=== TEXT SHOWN ===
=== Begin Enclosure ===

In early June, the Atlantic Provinces Chambers of Commerce and the Saint John Board of Trade will host a conference in Saint John called "Reaching Atlantica – Business Without Boundaries."

FROM OCT. 10, 2000: American author has vision of 'Atlantica'
The idea behind the conference — proposed by business leaders and economists — is that the Atlantic provinces, southern Quebec and the northeastern U.S. should operate as a united trade zone.

The Citizens Against Atlantica is organizing a public demonstration to coincide with the conference.

The group says the model is structured to benefit corporate interests, regardless of the impact on workers, unions, small business and the environment.

David Coon, an environmentalist and member of Citizens Against Atlantica, said the goals of Atlantica advocates jeopardize the province's sovereignty.

"Regulations and standards essentially reflect our community standards," he said. "If you do what Atlantica is proposing, and that is to basically mute the border or erase the border, to eliminate different regulations, then you're eliminating the power of Canadians to set community standards that reflect the public interest."

Patriot said...

I agree with NL-EX that a prosperous Atlantic Canada is good for NL and I like that part, but when it comes to changing labor standards and aligning too closely with the policies of other countries that gets pretty scary.

NL-ExPatriate said...

Scary how much more scary can it get we were auctioned of at best to Canada by Britain for war debt forgiveness at worse we were cheated and lied to and never actually joined Confederation because ballot boxes from the predominantly con confederation were either lost or burned to ensure the expected result.

One elderly statesman who was involved in the negotiations and ballot proclaimed on his death bed how the fix was in no matter what the outcome of the vote. His only consolation for his evil deedds on his death bed was that the real vote turn out was so close so he didn't feel to bad aabout swaying the vote by only 1 or 2 percentage points in favor of confederation.

=== End Enclosure ===

=== DATA SHOWN ===

=== Begin Enclosure ===

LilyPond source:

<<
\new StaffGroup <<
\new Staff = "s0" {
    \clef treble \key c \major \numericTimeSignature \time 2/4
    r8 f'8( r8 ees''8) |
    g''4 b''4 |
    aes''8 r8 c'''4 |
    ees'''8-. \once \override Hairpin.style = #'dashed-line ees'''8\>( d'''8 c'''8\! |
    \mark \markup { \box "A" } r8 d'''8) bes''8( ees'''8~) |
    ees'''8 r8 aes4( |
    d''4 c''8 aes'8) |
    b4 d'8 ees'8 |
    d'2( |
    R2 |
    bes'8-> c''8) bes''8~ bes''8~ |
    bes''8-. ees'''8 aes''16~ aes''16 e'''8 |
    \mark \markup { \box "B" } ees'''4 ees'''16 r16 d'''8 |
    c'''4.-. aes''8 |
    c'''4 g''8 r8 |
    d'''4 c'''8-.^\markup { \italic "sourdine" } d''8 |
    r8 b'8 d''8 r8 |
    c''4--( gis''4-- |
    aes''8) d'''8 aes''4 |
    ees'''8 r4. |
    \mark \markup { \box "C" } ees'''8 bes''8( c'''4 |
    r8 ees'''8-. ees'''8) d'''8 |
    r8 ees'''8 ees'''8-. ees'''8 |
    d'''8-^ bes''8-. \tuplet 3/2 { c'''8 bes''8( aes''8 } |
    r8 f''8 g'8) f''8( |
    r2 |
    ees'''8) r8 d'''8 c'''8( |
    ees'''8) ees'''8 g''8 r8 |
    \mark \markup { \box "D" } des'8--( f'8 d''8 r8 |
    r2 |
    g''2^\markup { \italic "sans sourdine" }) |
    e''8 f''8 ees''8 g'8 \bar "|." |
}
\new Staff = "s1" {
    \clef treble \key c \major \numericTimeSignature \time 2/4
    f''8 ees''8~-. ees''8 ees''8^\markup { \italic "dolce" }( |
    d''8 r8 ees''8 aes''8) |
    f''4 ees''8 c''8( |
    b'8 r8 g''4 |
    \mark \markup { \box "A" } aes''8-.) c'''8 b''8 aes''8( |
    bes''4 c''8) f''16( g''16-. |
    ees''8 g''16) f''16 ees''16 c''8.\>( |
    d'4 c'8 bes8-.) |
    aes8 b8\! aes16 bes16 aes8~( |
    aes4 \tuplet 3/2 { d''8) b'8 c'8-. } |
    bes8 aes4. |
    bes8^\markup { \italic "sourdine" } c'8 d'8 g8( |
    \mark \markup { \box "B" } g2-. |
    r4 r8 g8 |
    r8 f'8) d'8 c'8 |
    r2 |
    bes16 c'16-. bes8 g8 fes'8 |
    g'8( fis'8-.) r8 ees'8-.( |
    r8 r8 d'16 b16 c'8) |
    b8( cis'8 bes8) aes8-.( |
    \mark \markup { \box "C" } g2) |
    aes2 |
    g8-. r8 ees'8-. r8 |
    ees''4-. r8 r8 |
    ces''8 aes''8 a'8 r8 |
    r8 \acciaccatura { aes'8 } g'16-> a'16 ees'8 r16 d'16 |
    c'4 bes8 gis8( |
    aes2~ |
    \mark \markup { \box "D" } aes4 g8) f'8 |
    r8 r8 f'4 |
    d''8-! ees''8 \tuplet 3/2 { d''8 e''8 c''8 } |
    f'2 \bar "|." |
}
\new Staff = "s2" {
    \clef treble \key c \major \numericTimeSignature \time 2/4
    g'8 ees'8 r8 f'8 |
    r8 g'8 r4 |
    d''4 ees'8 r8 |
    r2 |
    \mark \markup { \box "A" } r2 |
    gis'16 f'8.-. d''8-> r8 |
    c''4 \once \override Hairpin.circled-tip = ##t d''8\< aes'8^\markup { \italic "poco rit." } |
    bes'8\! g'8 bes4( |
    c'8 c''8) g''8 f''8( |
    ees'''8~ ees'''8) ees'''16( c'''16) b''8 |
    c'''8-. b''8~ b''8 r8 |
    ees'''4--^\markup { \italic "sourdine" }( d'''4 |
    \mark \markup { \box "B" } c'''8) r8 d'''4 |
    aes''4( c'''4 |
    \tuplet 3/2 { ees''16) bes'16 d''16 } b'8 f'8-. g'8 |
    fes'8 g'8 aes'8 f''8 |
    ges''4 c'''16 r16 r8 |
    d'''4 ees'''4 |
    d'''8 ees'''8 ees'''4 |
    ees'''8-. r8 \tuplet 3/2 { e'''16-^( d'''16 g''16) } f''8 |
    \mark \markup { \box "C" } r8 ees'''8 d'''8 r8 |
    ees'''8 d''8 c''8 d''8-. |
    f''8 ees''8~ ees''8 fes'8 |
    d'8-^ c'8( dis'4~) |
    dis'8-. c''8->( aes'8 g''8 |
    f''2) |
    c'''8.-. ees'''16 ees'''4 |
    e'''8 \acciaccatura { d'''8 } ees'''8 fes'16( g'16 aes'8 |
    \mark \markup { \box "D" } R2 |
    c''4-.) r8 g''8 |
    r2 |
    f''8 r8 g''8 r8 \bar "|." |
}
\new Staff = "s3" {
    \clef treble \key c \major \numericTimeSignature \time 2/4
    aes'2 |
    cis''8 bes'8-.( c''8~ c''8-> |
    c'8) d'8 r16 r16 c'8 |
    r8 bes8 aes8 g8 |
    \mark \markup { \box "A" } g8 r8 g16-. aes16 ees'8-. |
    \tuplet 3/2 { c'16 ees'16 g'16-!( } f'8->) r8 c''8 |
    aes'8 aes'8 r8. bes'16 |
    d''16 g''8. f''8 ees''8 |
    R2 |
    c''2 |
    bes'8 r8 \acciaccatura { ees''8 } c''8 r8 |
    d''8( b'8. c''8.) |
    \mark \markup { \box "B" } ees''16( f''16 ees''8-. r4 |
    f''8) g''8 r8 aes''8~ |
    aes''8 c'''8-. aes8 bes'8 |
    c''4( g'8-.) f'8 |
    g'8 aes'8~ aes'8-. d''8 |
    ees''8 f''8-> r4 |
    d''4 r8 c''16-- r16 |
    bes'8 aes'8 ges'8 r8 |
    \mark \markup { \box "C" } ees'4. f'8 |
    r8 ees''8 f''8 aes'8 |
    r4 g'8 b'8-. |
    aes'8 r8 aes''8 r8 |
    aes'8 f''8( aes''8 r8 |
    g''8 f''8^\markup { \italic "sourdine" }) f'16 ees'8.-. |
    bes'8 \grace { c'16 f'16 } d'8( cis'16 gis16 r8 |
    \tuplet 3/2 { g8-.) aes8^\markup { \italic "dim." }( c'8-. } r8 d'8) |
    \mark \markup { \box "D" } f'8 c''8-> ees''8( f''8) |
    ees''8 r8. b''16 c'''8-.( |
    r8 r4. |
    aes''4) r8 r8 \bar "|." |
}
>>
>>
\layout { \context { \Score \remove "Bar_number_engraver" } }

=== End Enclosure ===

=== WHAT YOU SHOULD DO ===
Continue the text about the proposed Atlantica trade zone, starting right after its last sentence.

=== RESULT OF THE TASK ===
We have 2% say in our own affairs when it comes to the federal arena and that includes our main raison D'etre the continental shelf and the associated food source that it contains adjacent to our shores.

We have no equal; say in any way shape or form in this phony democracy which is designed as a colonial/federalist democracy where Ontario is the mother land and all taxes with the majority being kept in Ontario by way of federal Supplies, services and jobs. In the mean time the colonies are given hush money which wouldn't amount to one manned military base and told they are a burden on the country.

Ok if were such a burden let us go seeing as your not willing to support or include NL in confederation.
NL has never had one Supreme court judge but Quebec has a guaranteed 3 foir an institution that is supposed to be blind why the need to have Quebecs interests protected by stacking the court?

Some semblance of equality has been tred before but each time the cards were stacked in favor of the masses awhile the colonies are to accept their place as feeders for the beast that is ontario while Quebec gets even more hush money.

I would much rather be an American than a Canadian with the way they are treating my home country and fellow NL'ians

NL-ExPatriate said...

Maybe they should call it Atlantis the lost continent.

Since confederation that is what Atlantic Canada has become a pimple on the backside of Canada. We at least that is how canada treats Atlantic Canada.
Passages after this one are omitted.